By this time the golf club had be in existence for over a year, and concerned that it might, in time, no longer continue to function as he had meant it to, he stated in his will that “at no time shall said course be turned into a free municipal one”. He also reiterated the duties and responsibilities of the Management Committee.
One of the more important rules however and one which would become of great significance in years to come, was the one whereby he transferred the Feu-superiority of the properties from the Town Council to the Dr Barnardo’s Homes for Children.
This meant that they, Dr Barnardo’s, were now entitled to collect the rent or Feu-duty - “one penny Scots at Whitsunday - “…if asked only”.
To define “Feu-Superiority”: superiority simply means the ownership of a piece ground, while “feu” may be explained as the perpetual lease at a fixed rent for a piece of land held by such a lease. The word “feu” originates from old French for “fee” - a payment made in olden days, by a vassal to his superior. This payment could be in the form of money or kind (e.g. grain) in return for not having to enlist and do military service for his master.

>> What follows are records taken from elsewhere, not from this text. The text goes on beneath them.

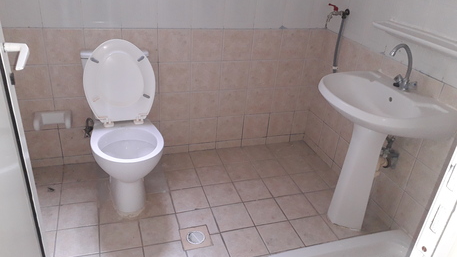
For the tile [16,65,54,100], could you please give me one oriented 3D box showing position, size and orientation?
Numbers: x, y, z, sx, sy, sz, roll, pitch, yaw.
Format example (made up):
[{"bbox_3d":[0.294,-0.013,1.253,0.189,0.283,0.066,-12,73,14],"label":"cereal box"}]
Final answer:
[{"bbox_3d":[-1.095,-0.255,1.986,0.200,0.200,0.010,-5,30,-18],"label":"tile"}]

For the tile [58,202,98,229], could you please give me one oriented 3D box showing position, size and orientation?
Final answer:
[{"bbox_3d":[-0.801,0.472,1.923,0.199,0.010,0.198,-5,30,-18],"label":"tile"}]

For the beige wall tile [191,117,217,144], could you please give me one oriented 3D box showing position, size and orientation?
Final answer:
[{"bbox_3d":[-0.178,0.017,2.481,0.198,0.198,0.010,-5,30,-18],"label":"beige wall tile"}]

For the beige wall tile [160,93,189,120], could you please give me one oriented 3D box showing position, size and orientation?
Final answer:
[{"bbox_3d":[-0.352,-0.143,2.325,0.198,0.198,0.010,-5,30,-18],"label":"beige wall tile"}]

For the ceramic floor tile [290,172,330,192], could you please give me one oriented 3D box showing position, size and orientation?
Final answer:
[{"bbox_3d":[0.530,0.355,2.321,0.198,0.010,0.198,-5,30,-18],"label":"ceramic floor tile"}]

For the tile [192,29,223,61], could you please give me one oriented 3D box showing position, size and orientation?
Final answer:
[{"bbox_3d":[-0.131,-0.517,2.217,0.199,0.200,0.010,-5,30,-18],"label":"tile"}]

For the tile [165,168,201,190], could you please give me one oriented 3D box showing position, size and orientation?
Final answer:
[{"bbox_3d":[-0.284,0.325,2.240,0.198,0.010,0.198,-5,30,-18],"label":"tile"}]

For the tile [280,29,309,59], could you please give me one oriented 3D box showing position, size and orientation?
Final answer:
[{"bbox_3d":[0.438,-0.558,2.381,0.198,0.198,0.010,-5,30,-18],"label":"tile"}]

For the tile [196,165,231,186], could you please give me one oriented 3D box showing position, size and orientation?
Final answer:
[{"bbox_3d":[-0.098,0.312,2.327,0.200,0.009,0.198,-5,30,-18],"label":"tile"}]

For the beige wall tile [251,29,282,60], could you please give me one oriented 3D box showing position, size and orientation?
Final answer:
[{"bbox_3d":[0.251,-0.548,2.343,0.200,0.200,0.010,-5,30,-18],"label":"beige wall tile"}]

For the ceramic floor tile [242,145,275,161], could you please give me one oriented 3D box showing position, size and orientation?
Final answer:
[{"bbox_3d":[0.221,0.187,2.607,0.200,0.010,0.200,-5,30,-18],"label":"ceramic floor tile"}]

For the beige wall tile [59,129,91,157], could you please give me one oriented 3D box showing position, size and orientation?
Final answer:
[{"bbox_3d":[-0.937,0.080,2.235,0.198,0.198,0.010,-5,30,-18],"label":"beige wall tile"}]

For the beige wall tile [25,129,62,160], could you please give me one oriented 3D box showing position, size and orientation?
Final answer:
[{"bbox_3d":[-1.126,0.098,2.176,0.200,0.200,0.010,-5,30,-18],"label":"beige wall tile"}]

While he was alive, Sir James himself would be responsible for supervising the Council’s maintenance of the park. However, after his death, as Dr Barnardo’s now held the feu-superiority, they would have the task of monitoring the Council’s work. And to that end, they were given the authority to have an official from the Forestry Commission inspect the policies every three years or so, to ensure that the park was being maintained in accordance with his wishes. Should it not be, and then the McDonald Park would be handed over to Dr Barnardo’s Homes.

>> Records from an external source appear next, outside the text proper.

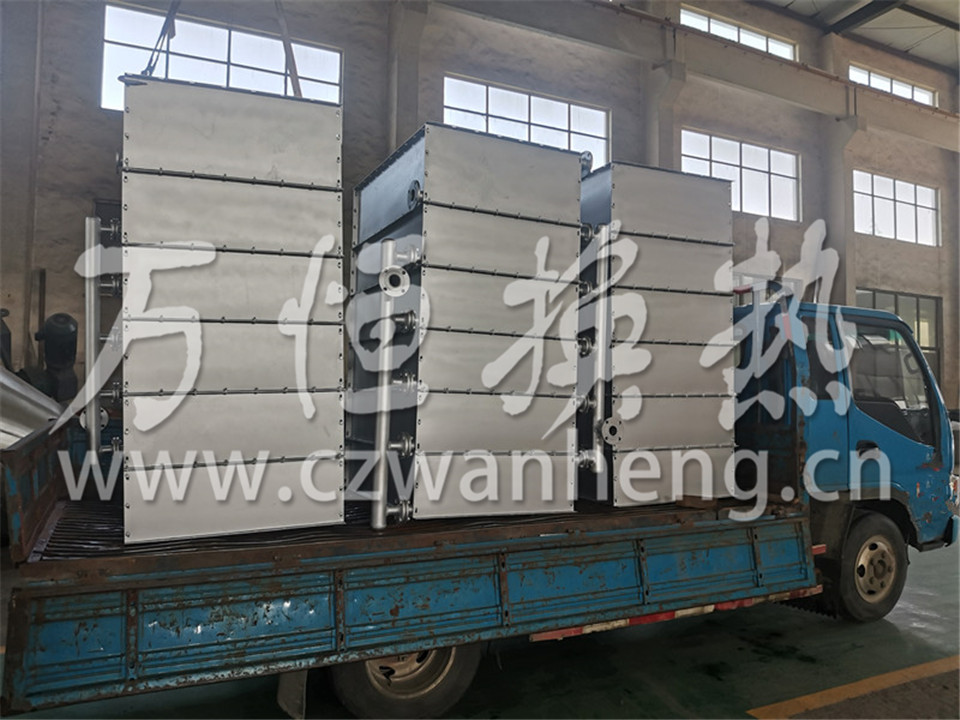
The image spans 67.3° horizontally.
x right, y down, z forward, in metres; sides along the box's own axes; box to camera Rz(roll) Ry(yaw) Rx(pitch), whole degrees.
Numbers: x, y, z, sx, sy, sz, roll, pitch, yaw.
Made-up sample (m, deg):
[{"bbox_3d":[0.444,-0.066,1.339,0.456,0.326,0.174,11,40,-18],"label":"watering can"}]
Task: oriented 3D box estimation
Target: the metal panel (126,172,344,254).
[{"bbox_3d":[-1.161,-0.687,3.477,0.990,0.339,0.070,0,-1,-24],"label":"metal panel"}]

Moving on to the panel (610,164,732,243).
[{"bbox_3d":[1.246,-0.994,4.677,0.990,0.433,0.070,1,-2,-26],"label":"panel"}]

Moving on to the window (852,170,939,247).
[{"bbox_3d":[11.715,-4.263,20.292,3.750,1.680,0.150,2,-3,-27],"label":"window"}]

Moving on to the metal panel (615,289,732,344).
[{"bbox_3d":[1.245,-0.270,4.657,0.990,0.336,0.070,1,-2,-26],"label":"metal panel"}]

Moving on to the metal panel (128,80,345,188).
[{"bbox_3d":[-1.054,-0.974,3.132,0.900,0.375,0.030,0,-2,-25],"label":"metal panel"}]

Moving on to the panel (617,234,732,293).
[{"bbox_3d":[1.247,-0.606,4.651,0.956,0.337,0.050,1,-2,-24],"label":"panel"}]

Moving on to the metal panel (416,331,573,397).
[{"bbox_3d":[0.113,0.025,4.061,0.990,0.335,0.070,3,-4,-26],"label":"metal panel"}]

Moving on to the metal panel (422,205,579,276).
[{"bbox_3d":[0.127,-0.640,4.040,0.969,0.334,0.050,3,-3,-24],"label":"metal panel"}]

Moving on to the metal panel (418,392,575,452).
[{"bbox_3d":[0.104,0.357,4.042,0.990,0.333,0.070,3,-4,-26],"label":"metal panel"}]

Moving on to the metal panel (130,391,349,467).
[{"bbox_3d":[-1.129,0.316,3.393,0.975,0.329,0.050,0,-1,-23],"label":"metal panel"}]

However, the conditions relating to the golf course were somewhat different.
Even if the McDonald Park did become the property of Barnardo’s, the Council would nevertheless continue to have the responsibility of ensuring that golf continued to be played over the course. The exact wording in the Blench Charter was that the Council retained “a perpetual servitude right of using said golf course as such”. In other words the golf course had to remain a golf course and it could not be developed for any other purpose irrespective of who owned it. Now as stated above, Dr Barnardo’s had the authority to have the park inspected every three years or so, but in reality these checks were infrequent, if indeed they were carried out at all. Until that is, when a chain of events was set in motion, that would have significant consequences for the golf club.
In the early 1960s, Miss Scott, the niece of Sir James, who had formally opened the club in 1927, reported to the late Charles G Brown, senior partner in the law firm of Burnett and Reid, Aberdeen that in her opinion the McDonald Park was not being properly looked after. The complaint was forwarded both to the Standard Bank of South Africa. Who were acting as Trustees for the now late Sir James, and also to Dr Barnardo’s. The latter, as required by the terms of the Minute of Agreement, sent an official from the Forestry Commission to Ellon, and he, along with Mr Raeburn, spent the better part of two days inspecting the park. They concluded the complaints were justified and had to be remedied.

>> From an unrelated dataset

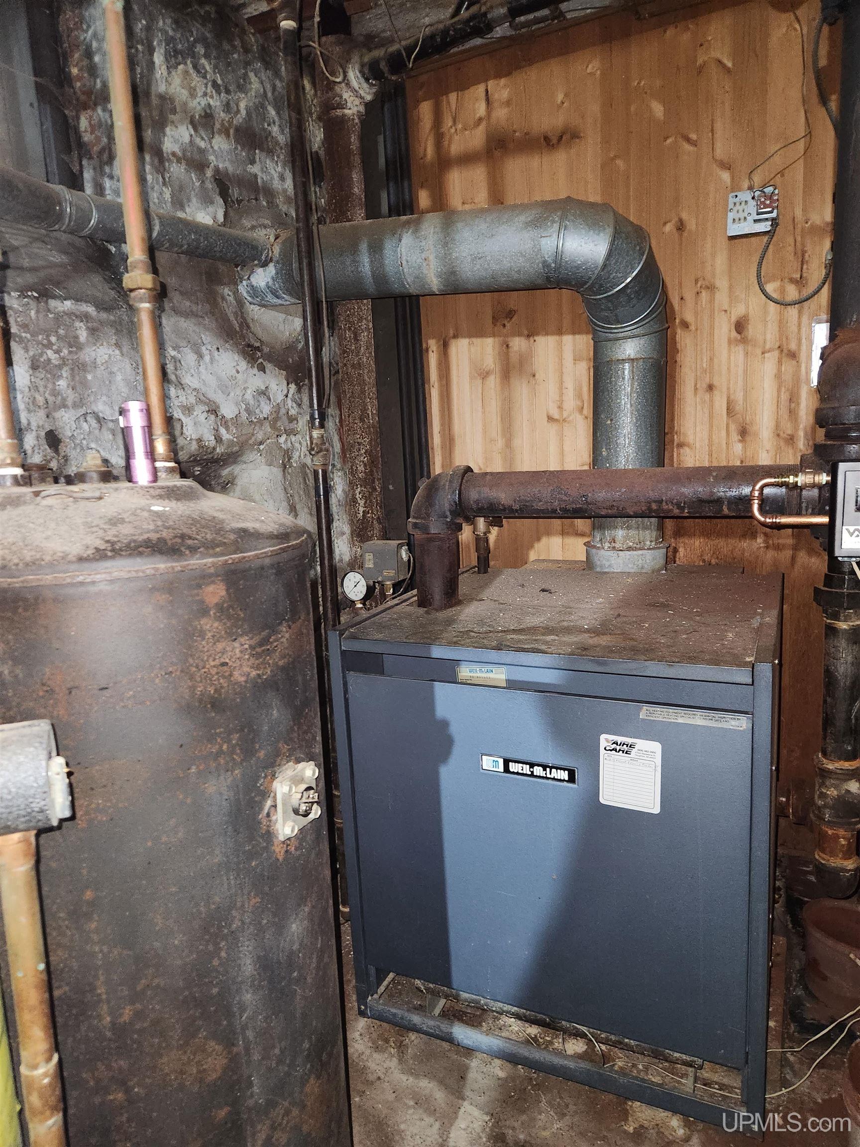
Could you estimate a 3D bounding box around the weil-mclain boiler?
[{"bbox_3d":[0.352,0.460,1.724,0.780,0.825,0.803,1,11,25],"label":"weil-mclain boiler"}]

This episode must have brought home to Dr Barnardo’s, the fact that ownership of the Feu-superiority, far from being in any way profitable, was a liability. Like Sir James before them, they had never asked for the rental to be paid. Not surprisingly then, in 1990, Dr Barnardo’s decided to put the Feu-superiority up for sale but the golf club was not informed of this decision.
The Gordon District Council, successors to the Ellon Town Council, bought the feu-superiority for £10,000 and, in doing so, set in motion a chain of events, which would be of huge significance for the McDonald Golf Club, and would not be resolved for more than almost two decades. This issue will be looked at later.